Gene structure, including the transcript leader, is very diverse in fungi. New sequencing data analysis from the RNA Biology of Fungal Pathogens unit revealed that in the pathogenic yeasts Cryptococcus, the transcript leader sequence are rich in potential upstream Open Reading Frames, which regulate both gene expression and protein diversity.
Pathogenic Cryptococcus species are responsible for nearly 200 000 deaths every year in the word. More knowledge of the gene structure is still needed to understand their regulation and their individual impact on virulence. In this study, scientists from the unit RNA Biology of Fungal Pathogens used a large set of different types of RNA sequence data to re-annotate precisely the extremities of each coding genes in two pathogenic fungi (i.e Cryptococcus neoformans and C. deneoformans). Surprisingly, the analysis of the structure of the Cryptococcus transcript leader sequences revealed the presence of more than 10 000 potential upstream Open Reading Frame (uORF). We showed here that in these fungi they are a major contributor to translation repression.

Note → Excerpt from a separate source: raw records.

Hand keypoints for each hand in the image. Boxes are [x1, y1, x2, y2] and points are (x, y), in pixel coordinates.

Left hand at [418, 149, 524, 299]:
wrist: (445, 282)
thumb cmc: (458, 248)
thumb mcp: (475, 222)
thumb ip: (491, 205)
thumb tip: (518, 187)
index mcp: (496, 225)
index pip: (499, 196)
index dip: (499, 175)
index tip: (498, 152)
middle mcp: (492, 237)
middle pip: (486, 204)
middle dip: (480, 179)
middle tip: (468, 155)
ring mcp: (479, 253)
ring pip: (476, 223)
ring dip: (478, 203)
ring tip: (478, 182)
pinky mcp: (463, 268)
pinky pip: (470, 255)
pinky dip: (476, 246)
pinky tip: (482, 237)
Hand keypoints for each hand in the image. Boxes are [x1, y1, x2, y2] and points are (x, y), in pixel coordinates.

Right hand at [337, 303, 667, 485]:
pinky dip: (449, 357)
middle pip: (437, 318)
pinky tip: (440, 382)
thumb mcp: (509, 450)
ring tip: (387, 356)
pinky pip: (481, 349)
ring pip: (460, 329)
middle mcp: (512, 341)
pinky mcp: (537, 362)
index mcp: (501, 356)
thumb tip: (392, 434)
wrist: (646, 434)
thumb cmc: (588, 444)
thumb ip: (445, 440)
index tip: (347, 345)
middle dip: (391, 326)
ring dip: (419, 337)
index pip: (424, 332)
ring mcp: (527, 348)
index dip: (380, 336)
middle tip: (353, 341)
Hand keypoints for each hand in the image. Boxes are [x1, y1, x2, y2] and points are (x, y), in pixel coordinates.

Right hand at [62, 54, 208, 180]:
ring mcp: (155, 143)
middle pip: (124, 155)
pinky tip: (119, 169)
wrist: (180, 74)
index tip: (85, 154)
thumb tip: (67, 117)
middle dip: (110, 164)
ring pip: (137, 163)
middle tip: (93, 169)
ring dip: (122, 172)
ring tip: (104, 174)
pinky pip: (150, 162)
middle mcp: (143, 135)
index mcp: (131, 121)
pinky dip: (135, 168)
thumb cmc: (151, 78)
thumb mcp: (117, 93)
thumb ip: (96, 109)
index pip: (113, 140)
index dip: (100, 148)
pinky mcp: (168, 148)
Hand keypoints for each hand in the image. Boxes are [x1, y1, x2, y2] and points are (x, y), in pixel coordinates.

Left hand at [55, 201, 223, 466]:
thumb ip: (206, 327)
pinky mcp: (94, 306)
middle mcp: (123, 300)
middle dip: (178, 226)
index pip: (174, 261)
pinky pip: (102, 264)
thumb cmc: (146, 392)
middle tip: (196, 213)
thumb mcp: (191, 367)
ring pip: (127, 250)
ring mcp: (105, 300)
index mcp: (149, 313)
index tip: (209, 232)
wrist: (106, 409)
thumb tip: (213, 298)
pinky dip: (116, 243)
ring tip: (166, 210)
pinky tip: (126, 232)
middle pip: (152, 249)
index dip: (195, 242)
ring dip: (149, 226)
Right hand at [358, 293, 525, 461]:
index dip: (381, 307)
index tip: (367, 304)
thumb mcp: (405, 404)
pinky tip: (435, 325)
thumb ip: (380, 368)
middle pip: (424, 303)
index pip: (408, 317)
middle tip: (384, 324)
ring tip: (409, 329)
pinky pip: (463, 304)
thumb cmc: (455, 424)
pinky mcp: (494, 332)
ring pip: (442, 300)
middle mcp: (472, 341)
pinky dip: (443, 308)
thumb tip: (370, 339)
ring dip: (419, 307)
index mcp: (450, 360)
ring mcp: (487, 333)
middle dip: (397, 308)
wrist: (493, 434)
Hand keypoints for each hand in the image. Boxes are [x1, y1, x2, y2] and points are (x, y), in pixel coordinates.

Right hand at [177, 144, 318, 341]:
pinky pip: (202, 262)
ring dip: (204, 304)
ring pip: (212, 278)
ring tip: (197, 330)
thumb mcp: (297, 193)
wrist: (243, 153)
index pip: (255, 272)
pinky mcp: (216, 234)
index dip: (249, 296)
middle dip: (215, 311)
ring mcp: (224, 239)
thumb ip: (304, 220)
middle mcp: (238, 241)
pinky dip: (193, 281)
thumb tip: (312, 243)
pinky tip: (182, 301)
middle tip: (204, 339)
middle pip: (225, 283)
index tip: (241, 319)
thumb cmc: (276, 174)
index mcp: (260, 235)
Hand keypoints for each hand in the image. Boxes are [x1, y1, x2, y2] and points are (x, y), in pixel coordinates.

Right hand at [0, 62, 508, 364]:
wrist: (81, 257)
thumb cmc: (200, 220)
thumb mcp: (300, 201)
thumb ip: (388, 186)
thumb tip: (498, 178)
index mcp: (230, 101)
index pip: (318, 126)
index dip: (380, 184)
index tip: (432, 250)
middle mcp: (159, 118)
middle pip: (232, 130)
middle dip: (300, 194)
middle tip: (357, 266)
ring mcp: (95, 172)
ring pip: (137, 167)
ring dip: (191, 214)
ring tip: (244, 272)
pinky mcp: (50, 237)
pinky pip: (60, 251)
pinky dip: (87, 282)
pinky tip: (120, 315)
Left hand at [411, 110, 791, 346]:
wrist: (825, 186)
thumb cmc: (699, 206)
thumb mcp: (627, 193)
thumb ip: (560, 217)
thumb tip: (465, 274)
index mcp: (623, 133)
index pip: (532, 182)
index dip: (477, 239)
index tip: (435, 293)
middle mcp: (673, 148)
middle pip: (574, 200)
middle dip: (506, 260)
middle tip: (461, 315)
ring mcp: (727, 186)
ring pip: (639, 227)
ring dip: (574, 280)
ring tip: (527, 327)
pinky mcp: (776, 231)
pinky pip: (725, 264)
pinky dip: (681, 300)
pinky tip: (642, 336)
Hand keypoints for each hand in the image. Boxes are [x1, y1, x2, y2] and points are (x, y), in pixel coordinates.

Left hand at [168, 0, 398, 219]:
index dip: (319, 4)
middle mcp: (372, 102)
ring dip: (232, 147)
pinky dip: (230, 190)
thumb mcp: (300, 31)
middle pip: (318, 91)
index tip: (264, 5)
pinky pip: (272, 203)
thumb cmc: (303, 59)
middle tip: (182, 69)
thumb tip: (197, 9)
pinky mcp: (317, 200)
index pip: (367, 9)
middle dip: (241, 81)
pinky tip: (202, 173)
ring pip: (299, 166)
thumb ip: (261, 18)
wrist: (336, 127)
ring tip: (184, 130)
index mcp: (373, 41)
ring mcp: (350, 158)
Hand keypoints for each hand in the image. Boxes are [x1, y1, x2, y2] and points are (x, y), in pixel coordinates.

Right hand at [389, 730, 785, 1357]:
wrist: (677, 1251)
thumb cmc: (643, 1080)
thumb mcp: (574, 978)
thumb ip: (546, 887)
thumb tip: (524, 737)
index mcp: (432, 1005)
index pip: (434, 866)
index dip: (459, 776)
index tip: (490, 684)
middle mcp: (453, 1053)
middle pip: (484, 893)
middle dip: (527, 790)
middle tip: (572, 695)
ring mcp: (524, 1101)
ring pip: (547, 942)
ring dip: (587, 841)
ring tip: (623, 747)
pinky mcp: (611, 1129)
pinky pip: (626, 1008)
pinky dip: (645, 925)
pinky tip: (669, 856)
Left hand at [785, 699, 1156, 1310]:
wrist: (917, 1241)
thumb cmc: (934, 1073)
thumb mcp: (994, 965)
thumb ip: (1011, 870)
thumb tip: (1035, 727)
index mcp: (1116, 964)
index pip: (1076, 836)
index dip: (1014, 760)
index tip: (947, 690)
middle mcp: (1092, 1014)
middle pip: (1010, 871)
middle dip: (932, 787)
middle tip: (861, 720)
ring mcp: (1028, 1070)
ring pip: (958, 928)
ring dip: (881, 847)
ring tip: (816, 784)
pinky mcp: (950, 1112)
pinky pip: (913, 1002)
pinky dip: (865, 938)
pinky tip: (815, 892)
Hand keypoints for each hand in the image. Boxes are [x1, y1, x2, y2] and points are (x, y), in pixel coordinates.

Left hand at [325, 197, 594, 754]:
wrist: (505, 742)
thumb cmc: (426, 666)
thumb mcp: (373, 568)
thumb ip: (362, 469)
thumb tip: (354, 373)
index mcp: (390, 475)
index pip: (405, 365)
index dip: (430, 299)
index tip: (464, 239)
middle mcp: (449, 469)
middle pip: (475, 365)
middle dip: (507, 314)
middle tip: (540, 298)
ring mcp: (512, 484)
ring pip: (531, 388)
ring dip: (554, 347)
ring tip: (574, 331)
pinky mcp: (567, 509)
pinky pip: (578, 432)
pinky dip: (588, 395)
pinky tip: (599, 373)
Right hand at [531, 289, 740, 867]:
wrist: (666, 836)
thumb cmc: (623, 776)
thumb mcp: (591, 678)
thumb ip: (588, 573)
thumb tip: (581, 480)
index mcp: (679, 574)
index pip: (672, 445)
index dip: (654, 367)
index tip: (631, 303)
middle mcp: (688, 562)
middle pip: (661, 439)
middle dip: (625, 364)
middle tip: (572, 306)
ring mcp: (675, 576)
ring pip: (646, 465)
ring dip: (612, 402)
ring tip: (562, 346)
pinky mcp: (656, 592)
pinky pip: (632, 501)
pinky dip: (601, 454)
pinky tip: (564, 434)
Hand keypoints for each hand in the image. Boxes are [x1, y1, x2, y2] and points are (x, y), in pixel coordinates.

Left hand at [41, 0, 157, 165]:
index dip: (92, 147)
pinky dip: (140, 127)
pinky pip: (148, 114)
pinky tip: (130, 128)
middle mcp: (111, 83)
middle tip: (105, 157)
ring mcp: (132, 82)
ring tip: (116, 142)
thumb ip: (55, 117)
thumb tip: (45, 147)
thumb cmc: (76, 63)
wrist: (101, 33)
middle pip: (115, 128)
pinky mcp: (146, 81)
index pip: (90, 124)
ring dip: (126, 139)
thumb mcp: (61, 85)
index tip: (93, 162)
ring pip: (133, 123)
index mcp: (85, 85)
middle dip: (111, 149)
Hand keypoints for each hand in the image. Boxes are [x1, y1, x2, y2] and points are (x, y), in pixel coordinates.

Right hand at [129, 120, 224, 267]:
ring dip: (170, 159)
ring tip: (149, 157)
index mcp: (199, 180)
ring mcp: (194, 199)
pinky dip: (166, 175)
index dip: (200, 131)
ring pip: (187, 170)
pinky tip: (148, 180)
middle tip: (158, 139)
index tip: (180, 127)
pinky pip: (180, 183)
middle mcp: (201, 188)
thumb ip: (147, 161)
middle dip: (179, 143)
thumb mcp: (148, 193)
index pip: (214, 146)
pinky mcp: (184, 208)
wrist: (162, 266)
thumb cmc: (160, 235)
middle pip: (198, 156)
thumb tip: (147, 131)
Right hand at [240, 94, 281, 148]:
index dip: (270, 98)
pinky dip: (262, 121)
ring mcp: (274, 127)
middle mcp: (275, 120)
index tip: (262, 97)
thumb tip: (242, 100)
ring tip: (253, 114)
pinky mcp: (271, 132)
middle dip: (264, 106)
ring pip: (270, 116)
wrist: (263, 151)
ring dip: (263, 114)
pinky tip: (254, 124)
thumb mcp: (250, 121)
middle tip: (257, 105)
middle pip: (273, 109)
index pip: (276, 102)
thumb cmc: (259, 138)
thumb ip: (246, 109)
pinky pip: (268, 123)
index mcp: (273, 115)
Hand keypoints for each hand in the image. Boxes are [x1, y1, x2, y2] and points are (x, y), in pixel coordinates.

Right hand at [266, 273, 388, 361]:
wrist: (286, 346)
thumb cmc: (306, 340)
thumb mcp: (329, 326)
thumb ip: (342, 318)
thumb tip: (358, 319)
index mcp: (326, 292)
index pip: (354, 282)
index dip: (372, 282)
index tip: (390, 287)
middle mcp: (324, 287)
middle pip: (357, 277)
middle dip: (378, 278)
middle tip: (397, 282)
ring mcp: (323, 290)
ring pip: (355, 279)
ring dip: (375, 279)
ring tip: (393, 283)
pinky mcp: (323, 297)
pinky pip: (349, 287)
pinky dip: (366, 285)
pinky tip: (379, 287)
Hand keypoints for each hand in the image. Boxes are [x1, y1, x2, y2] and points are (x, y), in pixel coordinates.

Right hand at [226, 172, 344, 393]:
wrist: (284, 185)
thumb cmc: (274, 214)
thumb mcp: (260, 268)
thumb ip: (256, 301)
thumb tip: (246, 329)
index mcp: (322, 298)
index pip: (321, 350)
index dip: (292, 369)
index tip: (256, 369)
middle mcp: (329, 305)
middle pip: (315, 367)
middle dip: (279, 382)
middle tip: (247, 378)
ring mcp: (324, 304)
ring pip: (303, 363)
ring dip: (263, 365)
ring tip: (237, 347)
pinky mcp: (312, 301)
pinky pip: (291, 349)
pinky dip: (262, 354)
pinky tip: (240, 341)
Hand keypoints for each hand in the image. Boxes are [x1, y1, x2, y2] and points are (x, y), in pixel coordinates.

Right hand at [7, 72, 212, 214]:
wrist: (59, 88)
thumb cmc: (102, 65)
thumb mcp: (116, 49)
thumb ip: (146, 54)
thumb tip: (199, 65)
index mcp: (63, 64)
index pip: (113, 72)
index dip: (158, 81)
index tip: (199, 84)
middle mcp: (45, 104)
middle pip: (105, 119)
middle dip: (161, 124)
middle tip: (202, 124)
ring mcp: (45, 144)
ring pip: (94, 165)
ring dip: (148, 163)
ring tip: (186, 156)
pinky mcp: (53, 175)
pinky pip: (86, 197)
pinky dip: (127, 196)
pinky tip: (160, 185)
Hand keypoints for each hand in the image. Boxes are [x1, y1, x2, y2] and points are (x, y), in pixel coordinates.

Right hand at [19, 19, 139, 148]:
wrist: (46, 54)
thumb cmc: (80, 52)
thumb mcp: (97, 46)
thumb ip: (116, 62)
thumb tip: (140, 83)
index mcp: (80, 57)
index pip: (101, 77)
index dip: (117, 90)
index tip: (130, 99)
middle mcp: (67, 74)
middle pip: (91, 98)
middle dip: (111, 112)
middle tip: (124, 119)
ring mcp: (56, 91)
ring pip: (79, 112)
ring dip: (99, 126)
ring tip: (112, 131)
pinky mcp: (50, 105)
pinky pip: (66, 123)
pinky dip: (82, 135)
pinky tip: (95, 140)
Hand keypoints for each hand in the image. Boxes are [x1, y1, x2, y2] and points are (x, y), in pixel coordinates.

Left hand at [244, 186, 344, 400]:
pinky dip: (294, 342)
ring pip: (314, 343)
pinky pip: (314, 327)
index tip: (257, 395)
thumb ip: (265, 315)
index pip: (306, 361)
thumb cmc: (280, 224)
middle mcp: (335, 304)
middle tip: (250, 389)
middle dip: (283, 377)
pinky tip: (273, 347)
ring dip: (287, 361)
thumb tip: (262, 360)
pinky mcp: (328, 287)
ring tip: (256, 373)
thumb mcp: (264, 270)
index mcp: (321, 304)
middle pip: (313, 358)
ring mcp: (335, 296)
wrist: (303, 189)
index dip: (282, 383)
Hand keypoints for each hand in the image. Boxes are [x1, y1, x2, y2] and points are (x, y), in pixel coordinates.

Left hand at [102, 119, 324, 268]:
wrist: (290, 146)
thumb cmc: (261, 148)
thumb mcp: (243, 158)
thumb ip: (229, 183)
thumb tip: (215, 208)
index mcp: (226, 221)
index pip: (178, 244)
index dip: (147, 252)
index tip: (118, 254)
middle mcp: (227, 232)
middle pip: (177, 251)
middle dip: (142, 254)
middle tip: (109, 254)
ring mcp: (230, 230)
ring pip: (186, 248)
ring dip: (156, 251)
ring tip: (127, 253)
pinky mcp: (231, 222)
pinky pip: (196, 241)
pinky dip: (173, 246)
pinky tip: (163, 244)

Eukaryotic protein synthesis initiates at a start codon defined by an AUG and its surrounding Kozak sequence context, but studies of S. cerevisiae suggest this context is of little importance in fungi. Nevertheless, in Cryptococcus uORF use depends on the Kozak sequence context of its start codon, and uORFs with strong contexts promote nonsense-mediated mRNA decay. Alternative usage of translation start site is also predicted to be a means to diversify the proteomes in these yeasts. Thus, numerous Cryptococcus mRNAs encode predicted dual-localized proteins, including many aminoacyl-tRNA synthetases, in which a leaky AUG start codon is followed by a strong Kozak context in-frame AUG, separated by mitochondrial-targeting sequence (Figure). In contrast, in Saccharomyces cerevisiae, the transcript leader sequences are short and less than one thousand uORF are present. Analysis of other fungal species shows that such dual-localization is also predicted to be common in the diverged mould, Neurospora crassa. Kozak-controlled regulation is correlated with insertions in translational initiation factors in fidelity-determining regions that contact the initiator tRNA. Thus, start codon context is a signal that programs the expression and structures of proteins in fungi.
Alternative usage of start codon depending on the sequence and position context can regulate protein targeting in fungi.